__TASK BRIEF__: From the line containing "Forest plot for" down to the line containing "Fig. 4 Structural" in the records below, reproduce every line exactly, ends included, and omit all others.
···
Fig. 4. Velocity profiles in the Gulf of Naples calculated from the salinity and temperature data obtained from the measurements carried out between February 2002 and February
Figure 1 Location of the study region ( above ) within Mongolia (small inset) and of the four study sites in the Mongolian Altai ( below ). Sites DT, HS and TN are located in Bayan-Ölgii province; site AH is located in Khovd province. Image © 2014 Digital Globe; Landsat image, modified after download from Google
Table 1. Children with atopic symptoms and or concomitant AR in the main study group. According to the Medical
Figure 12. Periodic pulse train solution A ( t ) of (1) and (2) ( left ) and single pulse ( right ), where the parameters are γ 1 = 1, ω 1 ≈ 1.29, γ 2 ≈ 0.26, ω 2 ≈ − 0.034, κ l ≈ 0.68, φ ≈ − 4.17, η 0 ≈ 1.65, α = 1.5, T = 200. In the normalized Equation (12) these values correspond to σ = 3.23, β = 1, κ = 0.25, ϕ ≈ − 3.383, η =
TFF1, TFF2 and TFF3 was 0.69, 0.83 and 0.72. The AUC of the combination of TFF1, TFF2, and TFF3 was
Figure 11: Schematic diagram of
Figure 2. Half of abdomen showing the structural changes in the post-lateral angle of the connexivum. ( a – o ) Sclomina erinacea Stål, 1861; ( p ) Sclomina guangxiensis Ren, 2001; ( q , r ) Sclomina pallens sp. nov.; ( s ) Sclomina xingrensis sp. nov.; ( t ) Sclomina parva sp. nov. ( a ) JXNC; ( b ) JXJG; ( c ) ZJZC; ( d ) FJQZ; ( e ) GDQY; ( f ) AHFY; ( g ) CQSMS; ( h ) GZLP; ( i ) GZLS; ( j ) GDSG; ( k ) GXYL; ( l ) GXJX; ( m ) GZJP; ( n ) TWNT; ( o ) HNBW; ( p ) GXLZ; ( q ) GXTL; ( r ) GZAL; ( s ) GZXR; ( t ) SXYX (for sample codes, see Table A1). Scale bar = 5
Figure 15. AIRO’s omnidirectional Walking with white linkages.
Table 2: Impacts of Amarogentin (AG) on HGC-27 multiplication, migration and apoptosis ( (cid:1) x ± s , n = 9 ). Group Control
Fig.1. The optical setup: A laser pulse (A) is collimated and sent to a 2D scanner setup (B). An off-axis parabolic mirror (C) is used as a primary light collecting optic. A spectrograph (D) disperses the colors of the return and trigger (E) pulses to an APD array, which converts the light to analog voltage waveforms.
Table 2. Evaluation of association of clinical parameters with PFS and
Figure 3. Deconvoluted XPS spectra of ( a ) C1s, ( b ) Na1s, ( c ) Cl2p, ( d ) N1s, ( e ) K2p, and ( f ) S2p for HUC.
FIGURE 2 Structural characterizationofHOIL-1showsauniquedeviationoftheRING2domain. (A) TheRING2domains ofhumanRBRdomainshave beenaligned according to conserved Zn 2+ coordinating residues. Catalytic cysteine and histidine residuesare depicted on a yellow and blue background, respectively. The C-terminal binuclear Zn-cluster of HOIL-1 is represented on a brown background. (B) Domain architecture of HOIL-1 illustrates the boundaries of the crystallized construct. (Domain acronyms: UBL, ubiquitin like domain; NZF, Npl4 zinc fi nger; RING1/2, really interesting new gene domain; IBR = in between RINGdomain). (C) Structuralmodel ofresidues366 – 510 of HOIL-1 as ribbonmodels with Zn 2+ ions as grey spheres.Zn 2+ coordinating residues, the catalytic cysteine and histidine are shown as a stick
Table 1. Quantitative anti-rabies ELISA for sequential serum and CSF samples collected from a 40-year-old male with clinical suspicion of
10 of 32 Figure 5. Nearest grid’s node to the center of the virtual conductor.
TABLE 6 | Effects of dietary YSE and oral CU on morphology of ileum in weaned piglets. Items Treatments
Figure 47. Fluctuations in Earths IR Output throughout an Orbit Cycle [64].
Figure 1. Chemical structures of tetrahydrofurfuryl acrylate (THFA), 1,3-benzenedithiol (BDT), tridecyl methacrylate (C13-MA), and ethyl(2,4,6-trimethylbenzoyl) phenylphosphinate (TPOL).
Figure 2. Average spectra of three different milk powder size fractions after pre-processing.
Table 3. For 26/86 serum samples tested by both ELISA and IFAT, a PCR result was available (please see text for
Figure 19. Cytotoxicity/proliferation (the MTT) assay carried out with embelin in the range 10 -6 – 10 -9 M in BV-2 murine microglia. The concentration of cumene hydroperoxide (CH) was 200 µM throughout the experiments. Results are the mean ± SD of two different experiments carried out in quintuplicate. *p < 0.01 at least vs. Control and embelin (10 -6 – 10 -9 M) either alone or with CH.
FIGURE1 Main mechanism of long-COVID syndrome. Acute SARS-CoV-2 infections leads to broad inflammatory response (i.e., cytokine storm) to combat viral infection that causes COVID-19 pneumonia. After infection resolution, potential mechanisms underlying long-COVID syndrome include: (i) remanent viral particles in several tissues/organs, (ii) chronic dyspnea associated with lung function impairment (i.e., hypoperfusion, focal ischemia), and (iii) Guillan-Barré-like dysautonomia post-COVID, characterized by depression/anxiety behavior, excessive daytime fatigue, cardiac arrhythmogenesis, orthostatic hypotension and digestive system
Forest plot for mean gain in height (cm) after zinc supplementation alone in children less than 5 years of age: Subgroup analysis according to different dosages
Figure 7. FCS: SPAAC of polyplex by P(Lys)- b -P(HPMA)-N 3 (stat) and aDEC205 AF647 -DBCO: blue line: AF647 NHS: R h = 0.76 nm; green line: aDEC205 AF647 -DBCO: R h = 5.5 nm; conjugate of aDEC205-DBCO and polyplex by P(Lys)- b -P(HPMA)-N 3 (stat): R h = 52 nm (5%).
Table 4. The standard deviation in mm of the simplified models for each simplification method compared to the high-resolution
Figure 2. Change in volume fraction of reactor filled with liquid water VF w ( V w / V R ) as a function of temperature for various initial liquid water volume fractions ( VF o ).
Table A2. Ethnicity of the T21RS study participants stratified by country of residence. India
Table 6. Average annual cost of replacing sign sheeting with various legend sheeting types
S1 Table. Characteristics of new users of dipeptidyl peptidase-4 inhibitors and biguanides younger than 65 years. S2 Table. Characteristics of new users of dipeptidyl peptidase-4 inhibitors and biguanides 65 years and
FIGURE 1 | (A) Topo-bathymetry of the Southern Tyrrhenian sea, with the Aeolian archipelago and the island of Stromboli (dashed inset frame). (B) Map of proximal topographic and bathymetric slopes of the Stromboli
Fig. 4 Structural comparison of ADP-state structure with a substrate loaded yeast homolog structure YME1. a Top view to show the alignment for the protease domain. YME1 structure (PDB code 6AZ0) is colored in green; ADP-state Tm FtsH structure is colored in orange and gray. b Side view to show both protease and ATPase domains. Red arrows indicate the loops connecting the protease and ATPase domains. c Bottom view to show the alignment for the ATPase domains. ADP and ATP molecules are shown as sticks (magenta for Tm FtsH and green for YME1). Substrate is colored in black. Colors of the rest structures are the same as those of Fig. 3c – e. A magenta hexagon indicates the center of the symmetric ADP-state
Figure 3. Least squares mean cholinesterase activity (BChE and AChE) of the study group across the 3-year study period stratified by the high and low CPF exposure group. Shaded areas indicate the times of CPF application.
···
__REPLY TO THE TASK__:
Forest plot for mean gain in height (cm) after zinc supplementation alone in children less than 5 years of age: Subgroup analysis according to different dosages
Figure 7. FCS: SPAAC of polyplex by P(Lys)- b -P(HPMA)-N 3 (stat) and aDEC205 AF647 -DBCO: blue line: AF647 NHS: R h = 0.76 nm; green line: aDEC205 AF647 -DBCO: R h = 5.5 nm; conjugate of aDEC205-DBCO and polyplex by P(Lys)- b -P(HPMA)-N 3 (stat): R h = 52 nm (5%).
Table 4. The standard deviation in mm of the simplified models for each simplification method compared to the high-resolution
Figure 2. Change in volume fraction of reactor filled with liquid water VF w ( V w / V R ) as a function of temperature for various initial liquid water volume fractions ( VF o ).
Table A2. Ethnicity of the T21RS study participants stratified by country of residence. India
Table 6. Average annual cost of replacing sign sheeting with various legend sheeting types
S1 Table. Characteristics of new users of dipeptidyl peptidase-4 inhibitors and biguanides younger than 65 years. S2 Table. Characteristics of new users of dipeptidyl peptidase-4 inhibitors and biguanides 65 years and
FIGURE 1 | (A) Topo-bathymetry of the Southern Tyrrhenian sea, with the Aeolian archipelago and the island of Stromboli (dashed inset frame). (B) Map of proximal topographic and bathymetric slopes of the Stromboli
Fig. 4 Structural comparison of ADP-state structure with a substrate loaded yeast homolog structure YME1. a Top view to show the alignment for the protease domain. YME1 structure (PDB code 6AZ0) is colored in green; ADP-state Tm FtsH structure is colored in orange and gray. b Side view to show both protease and ATPase domains. Red arrows indicate the loops connecting the protease and ATPase domains. c Bottom view to show the alignment for the ATPase domains. ADP and ATP molecules are shown as sticks (magenta for Tm FtsH and green for YME1). Substrate is colored in black. Colors of the rest structures are the same as those of Fig. 3c – e. A magenta hexagon indicates the center of the symmetric ADP-state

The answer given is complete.